The adversarial questioning pattern taught us something about how people interact with language models. Most users approach AI the way they approach a search engine: type something short, hit enter, evaluate the result. The Sudo Check interrupts this habit deliberately. It asks questions that the user did not think to answer, surfacing assumptions they did not know they were making. Over time, frequent users began writing more specific initial prompts, anticipating the questions the system would ask. They were learning to communicate with language models more effectively. The tool was training its users through repeated exposure to the gap between what they said and what they actually meant.

The forbidden terms list produced a measurable effect on output diversity. When language models are allowed to use words like cinematic, stunning, or masterpiece without constraint, they converge on a narrow band of aesthetically similar outputs. This is not a bug in the model. It is a consequence of training data: these words appear overwhelmingly in contexts that describe a specific visual style, and the model reproduces that association faithfully. By banning these terms and forcing the user to specify what they actually want, the range of generated outputs widened significantly. Images became more varied, more specific, and more reflective of the user's actual intent. The same principle applied to agent prompts: banning generic personality descriptors like helpful and professional forced users to define actual behavioral characteristics.

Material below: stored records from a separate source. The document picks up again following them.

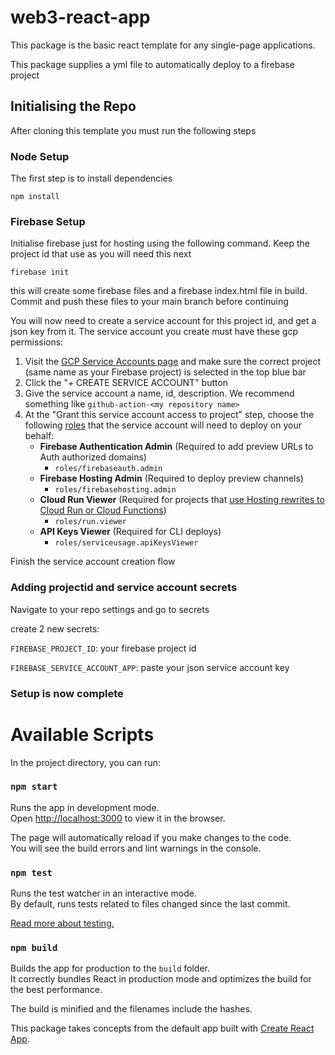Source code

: # web3-react-app

This package is the basic react template for any single-page applications.

This package supplies a yml file to automatically deploy to a firebase project

## Initialising the Repo

After cloning this template you must run the following steps

### Node Setup

The first step is to install dependencies

`npm install`

### Firebase Setup

Initialise firebase just for hosting using the following command. Keep the project id that use as you will need this next

`firebase init`

this will create some firebase files and a firebase index.html file in build. Commit and push these files to your main branch before continuing

You will now need to create a service account for this project id, and get a json key from it. The service account you create must have these gcp permissions:

1. Visit the [GCP Service Accounts page](https://console.cloud.google.com/iam-admin/serviceaccounts) and make sure the correct project (same name as your Firebase project) is selected in the top blue bar
1. Click the "+ CREATE SERVICE ACCOUNT" button
1. Give the service account a name, id, description. We recommend something like `github-action-<my repository name>`
1. At the "Grant this service account access to project" step, choose the following [roles](https://firebase.google.com/docs/projects/iam/roles-predefined-product) that the service account will need to deploy on your behalf:
   - **Firebase Authentication Admin** (Required to add preview URLs to Auth authorized domains)
     - `roles/firebaseauth.admin`
   - **Firebase Hosting Admin** (Required to deploy preview channels)
     - `roles/firebasehosting.admin`
   - **Cloud Run Viewer** (Required for projects that [use Hosting rewrites to Cloud Run or Cloud Functions](https://firebase.google.com/docs/hosting/serverless-overview))
     - `roles/run.viewer`
   - **API Keys Viewer** (Required for CLI deploys)
     - `roles/serviceusage.apiKeysViewer`

Finish the service account creation flow

### Adding projectid and service account secrets

Navigate to your repo settings and go to secrets

create 2 new secrets:

`FIREBASE_PROJECT_ID`: your firebase project id

`FIREBASE_SERVICE_ACCOUNT_APP`: paste your json service account key

### Setup is now complete



# Available Scripts

In the project directory, you can run:

### `npm start`

Runs the app in development mode.<br>
Open [http://localhost:3000](http://localhost:3000) to view it in the browser.

The page will automatically reload if you make changes to the code.<br>
You will see the build errors and lint warnings in the console.

### `npm test`

Runs the test watcher in an interactive mode.<br>
By default, runs tests related to files changed since the last commit.

[Read more about testing.](https://facebook.github.io/create-react-app/docs/running-tests)

### `npm build`

Builds the app for production to the `build` folder.<br />
It correctly bundles React in production mode and optimizes the build for the best performance.

The build is minified and the filenames include the hashes.<br />

This package takes concepts from the default app built with [Create React App](https://github.com/facebook/create-react-app).
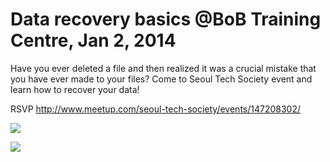 Data recovery basics @BoB Training Centre, Jan 2, 2014
======================================================

Have you ever deleted a file and then realized it was a crucial mistake
that you have ever made to your files? Come to Seoul Tech Society event
and learn how to recover your data! 

RSVP <http://www.meetup.com/seoul-tech-society/events/147208302/>

![](https://31.media.tumblr.com/3443c12ddb0930ee894d06e75ac2b152/tumblr_inline_my5oh22IO81qz73mc.jpg)

![](https://31.media.tumblr.com/afa905a9688eef92fe958b09b71d3cdd/tumblr_inline_my5odbEkVb1qz73mc.jpg)



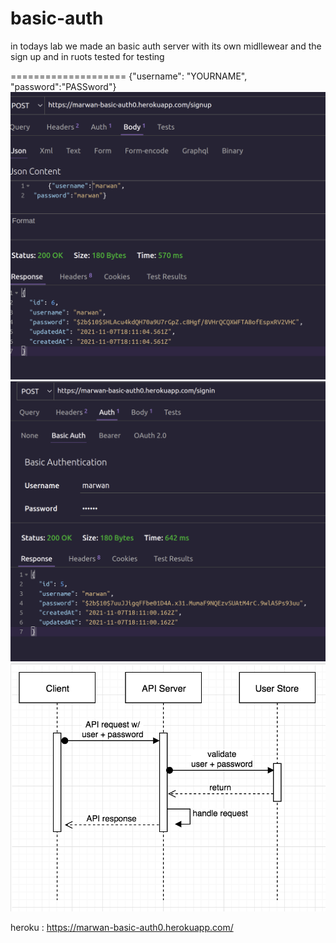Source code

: # basic-auth

in todays lab we made an basic auth server with its own midllewear
and the sign up and in ruots tested 
for testing

====================
{"username": "YOURNAME",
"password":"PASSword"}
![secren](1.png)
![secren](2.png)
![secren](uml.png)


heroku : https://marwan-basic-auth0.herokuapp.com/
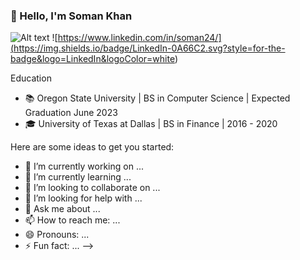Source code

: ### 👋 Hello, I'm Soman Khan


![Alt text](<https://img.shields.io/badge/LinkedIn-0A66C2.svg?style=for-the-badge&logo=LinkedIn&logoColor=white>)
![https://www.linkedin.com/in/soman24/](<https://img.shields.io/badge/LinkedIn-0A66C2.svg?style=for-the-badge&logo=LinkedIn&logoColor=white>)


Education
- 📚 Oregon State University | BS in Computer Science | Expected Graduation June 2023
- 🎓 University of Texas at Dallas | BS in Finance | 2016 - 2020




Here are some ideas to get you started:

- 🔭 I’m currently working on ... 
- 🌱 I’m currently learning ...
- 👯 I’m looking to collaborate on ...
- 🤔 I’m looking for help with ...
- 💬 Ask me about ...
- 📫 How to reach me: ...
- 😄 Pronouns: ...
- ⚡ Fun fact: ...
-->
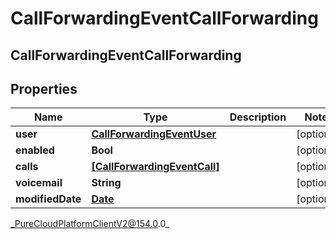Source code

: # CallForwardingEventCallForwarding

## CallForwardingEventCallForwarding

## Properties

|Name | Type | Description | Notes|
|------------ | ------------- | ------------- | -------------|
| **user** | [**CallForwardingEventUser**](CallForwardingEventUser) |  | [optional] |
| **enabled** | **Bool** |  | [optional] |
| **calls** | [**[CallForwardingEventCall]**](CallForwardingEventCall) |  | [optional] |
| **voicemail** | **String** |  | [optional] |
| **modifiedDate** | [**Date**](Date) |  | [optional] |



_PureCloudPlatformClientV2@154.0.0_
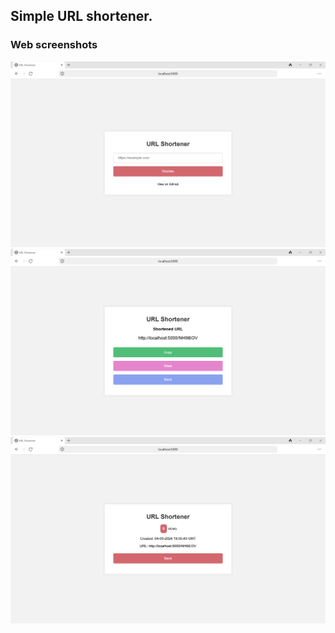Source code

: ## Simple URL shortener.
### Web screenshots
![Screenshot of main page](/images/1.png)
![Screenshot of link page](/images/2.png)
![Screenshot of stats page](/images/3.png)
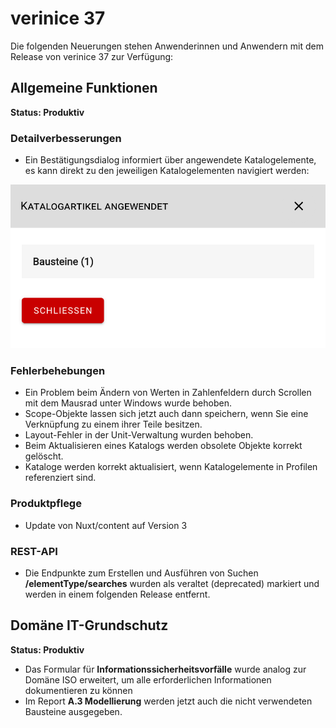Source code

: <!-- © 2025 The Project Contributors - see AUTHORS.txt -->
# verinice 37

Die folgenden Neuerungen stehen Anwenderinnen und Anwendern mit dem Release von verinice 37 zur Verfügung:

## Allgemeine Funktionen

**Status: Produktiv**

### Detailverbesserungen

- Ein Bestätigungsdialog informiert über angewendete Katalogelemente, es kann direkt zu den jeweiligen Katalogelementen navigiert werden:

![Angewendete Katalogelemente](/assets/release-notes/verinice-37-catalog.de.png)

### Fehlerbehebungen

- Ein Problem beim Ändern von Werten in Zahlenfeldern durch Scrollen mit dem Mausrad unter Windows wurde behoben.
- Scope-Objekte lassen sich jetzt auch dann speichern, wenn Sie eine Verknüpfung zu einem ihrer Teile besitzen.
- Layout-Fehler in der Unit-Verwaltung wurden behoben.
- Beim Aktualisieren eines Katalogs werden obsolete Objekte korrekt gelöscht.
- Kataloge werden korrekt aktualisiert, wenn Katalogelemente in Profilen referenziert sind.

### Produktpflege

- Update von Nuxt/content auf Version 3

### REST-API

- Die Endpunkte zum Erstellen und Ausführen von Suchen **/elementType/searches** wurden als veraltet (deprecated) markiert und werden in einem folgenden Release entfernt.

## Domäne IT-Grundschutz

**Status: Produktiv**

- Das Formular für **Informationssicherheitsvorfälle** wurde analog zur Domäne ISO erweitert, um alle erforderlichen Informationen dokumentieren zu können
- Im Report **A.3 Modellierung** werden jetzt auch die nicht verwendeten Bausteine ausgegeben.

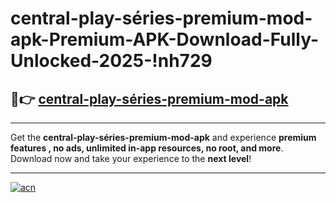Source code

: # central-play-séries-premium-mod-apk-Premium-APK-Download-Fully-Unlocked-2025-!nh729

## 🚀👉 [central-play-séries-premium-mod-apk](https://o9xldm.esa.edu.pl?title=central-play-séries-premium-mod-apk&ref=nh729)

---

Get the **central-play-séries-premium-mod-apk** and experience **premium features , no ads, unlimited in-app resources, no root, and more**. Download now and take your experience to the **next level**!

---

[![acn](https://i.imgur.com/s9jy2pZ.png)](https://o9xldm.esa.edu.pl?title=central-play-séries-premium-mod-apk&ref=nh729)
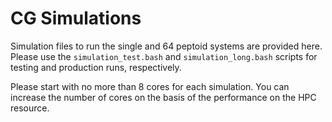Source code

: # CG Simulations 

Simulation files to run the single and 64 peptoid systems are provided here. Please use the `simulation_test.bash` and `simulation_long.bash` scripts for testing and production runs, respectively. 

Please start with no more than 8 cores for each simulation. You can increase the number of cores on the basis of the performance on the HPC resource. 
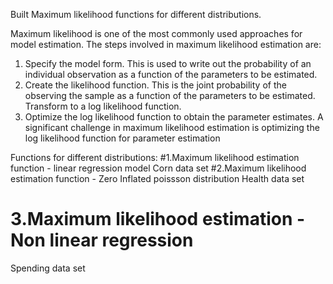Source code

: Built Maximum likelihood functions for different distributions.

Maximum likelihood is one of the most commonly used approaches for model estimation. 
 The steps involved in maximum likelihood estimation are:
1. Specify the model form. This is used to write out the probability of an individual observation as a
function of the parameters to be estimated.
2. Create the likelihood function. This is the joint probability of the observing the sample as a function
of the parameters to be estimated. Transform to a log likelihood function.
3. Optimize the log likelihood function to obtain the parameter estimates.
A significant challenge in maximum likelihood estimation is optimizing the log likelihood function for
parameter estimation

Functions for different distributions:
#1.Maximum likelihood estimation function - linear regression model
Corn data set
#2.Maximum likelihood estimation function - Zero Inflated poissson distribution
Health data set
# 3.Maximum likelihood estimation - Non linear regression
Spending data set

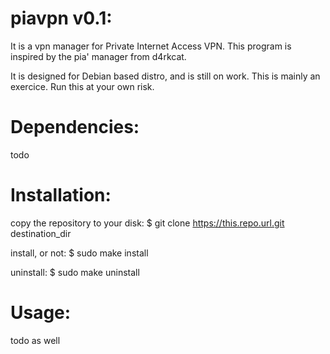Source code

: piavpn v0.1:
==========

It is a vpn manager for Private Internet Access VPN. This program is inspired by the pia' manager from d4rkcat.

It is designed for Debian based distro, and is still on work. 
This is mainly an exercice. Run this at your own risk.


Dependencies:
==========
todo

Installation:
==========

copy the repository to your disk:
$ git clone https://this.repo.url.git destination_dir

install, or not:
$ sudo make install

uninstall:
$ sudo make uninstall


Usage:
==========
todo as well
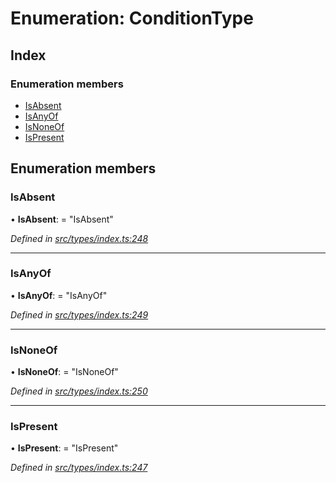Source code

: # Enumeration: ConditionType

## Index

### Enumeration members

* [IsAbsent](conditiontype.md#isabsent)
* [IsAnyOf](conditiontype.md#isanyof)
* [IsNoneOf](conditiontype.md#isnoneof)
* [IsPresent](conditiontype.md#ispresent)

## Enumeration members

###  IsAbsent

• **IsAbsent**: = "IsAbsent"

*Defined in [src/types/index.ts:248](https://github.com/PolymathNetwork/polymesh-sdk/blob/f7de000/src/types/index.ts#L248)*

___

###  IsAnyOf

• **IsAnyOf**: = "IsAnyOf"

*Defined in [src/types/index.ts:249](https://github.com/PolymathNetwork/polymesh-sdk/blob/f7de000/src/types/index.ts#L249)*

___

###  IsNoneOf

• **IsNoneOf**: = "IsNoneOf"

*Defined in [src/types/index.ts:250](https://github.com/PolymathNetwork/polymesh-sdk/blob/f7de000/src/types/index.ts#L250)*

___

###  IsPresent

• **IsPresent**: = "IsPresent"

*Defined in [src/types/index.ts:247](https://github.com/PolymathNetwork/polymesh-sdk/blob/f7de000/src/types/index.ts#L247)*
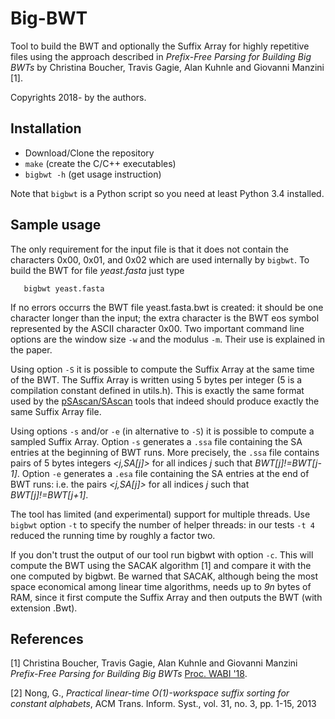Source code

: # Big-BWT

Tool to build the BWT and optionally the Suffix Array for highly repetitive files using the approach described in *Prefix-Free Parsing for Building Big BWTs* by Christina Boucher, Travis Gagie, Alan Kuhnle and Giovanni Manzini [1].

Copyrights 2018- by the authors. 
 

## Installation

* Download/Clone the repository
* `make` (create the C/C++ executables) 
* `bigbwt -h` (get usage instruction)

Note that `bigbwt` is a Python script so you need at least Python 3.4 installed.
 

## Sample usage

The only requirement for the input file is that it does not contain the characters 0x00, 0x01, and 0x02 which are used internally by `bigbwt`. To build the BWT for file *yeast.fasta* just type

       bigbwt yeast.fasta

If no errors occurrs the BWT file yeast.fasta.bwt is created: it should be one character longer than the input; the extra character is the BWT eos symbol represented by the ASCII character 0x00. Two important command line options are the window size `-w` and the modulus `-m`. Their use is explained in the paper. 

Using option `-S` it is possible to compute the Suffix Array at the same time of the BWT. 
The Suffix Array is written using 5 bytes per integer (5 is a compilation constant defined in utils.h). This is exactly the same format used by the [pSAscan/SAscan](https://www.cs.helsinki.fi/group/pads/) tools that indeed should produce exactly the same Suffix Array file. 

Using options `-s` and/or `-e` (in alternative to `-S`) it is possible to compute a sampled Suffix Array. Option `-s` generates a `.ssa` file containing the SA entries at the beginning of BWT runs. More precisely, the `.ssa` file contains pairs of 5 bytes integers *<j,SA[j]>* for all indices *j* such that *BWT[j]!=BWT[j-1]*. Option `-e` generates a `.esa` file containing the SA entries at the end of BWT runs: i.e. the pairs *<j,SA[j]>* for all indices *j* such that *BWT[j]!=BWT[j+1]*.

The tool has limited (and experimental) support for multiple threads. 
Use `bigbwt` option `-t` to specify the number of helper threads: in our tests `-t 4` reduced the running time by roughly a factor two.

If you don't trust the output of our tool run bigbwt with option `-c`. 
This will compute the BWT using the SACAK algorithm [1] and compare it with the one computed by bigbwt. Be warned that SACAK, although being the most space economical among linear time algorithms, needs up to *9n* bytes of RAM, since it first compute the Suffix Array and then outputs the BWT (with extension .Bwt).


## References

\[1\]  Christina Boucher, Travis Gagie, Alan Kuhnle and Giovanni Manzini 
*Prefix-Free Parsing for Building Big BWTs* [Proc. WABI '18](http://drops.dagstuhl.de/opus/volltexte/2018/9304/).

\[2\] Nong, G., 
*Practical linear-time O(1)-workspace suffix sorting for constant alphabets*, ACM Trans. Inform. Syst., vol. 31, no. 3, pp. 1-15, 2013

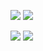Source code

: ![](https://raw.githubusercontent.com/vsupruniuk/github-stats/master/generated/overview.svg#gh-dark-mode-only)
![](https://raw.githubusercontent.com/vsupruniuk/github-stats/master/generated/overview.svg#gh-light-mode-only)

![](https://raw.githubusercontent.com/vsupruniuk/github-stats/master/generated/languages.svg#gh-dark-mode-only)
![](https://raw.githubusercontent.com/vsupruniuk/github-stats/master/generated/languages.svg#gh-light-mode-only)
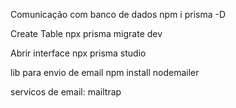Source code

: Comunicação com banco de dados
npm i prisma -D

Create Table
npx prisma migrate dev

Abrir interface
npx prisma studio

lib para envio de email
npm install nodemailer

servicos de email: mailtrap
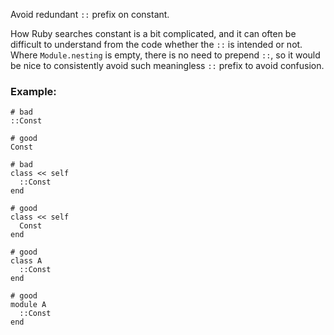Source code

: Avoid redundant `::` prefix on constant.

How Ruby searches constant is a bit complicated, and it can often be difficult to
understand from the code whether the `::` is intended or not. Where `Module.nesting`
is empty, there is no need to prepend `::`, so it would be nice to consistently
avoid such meaningless `::` prefix to avoid confusion.

### Example:
    # bad
    ::Const

    # good
    Const

    # bad
    class << self
      ::Const
    end

    # good
    class << self
      Const
    end

    # good
    class A
      ::Const
    end

    # good
    module A
      ::Const
    end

The most unexpected use case came from using SudoPrompt to build other AI tools. When designing system prompts for autonomous agents, the Agent Forge module forced a level of architectural thinking that freeform prompting skipped over. Instead of writing a system prompt as a stream of consciousness, the Sudo Check asked about edge cases, error handling, tool definitions, and safety constraints before a single line was generated. The result was a better-designed agent, because the clarification process doubled as an architectural review. The tool designed for prompt generation had become a design tool, forcing structured thinking about systems that most people build through trial and error.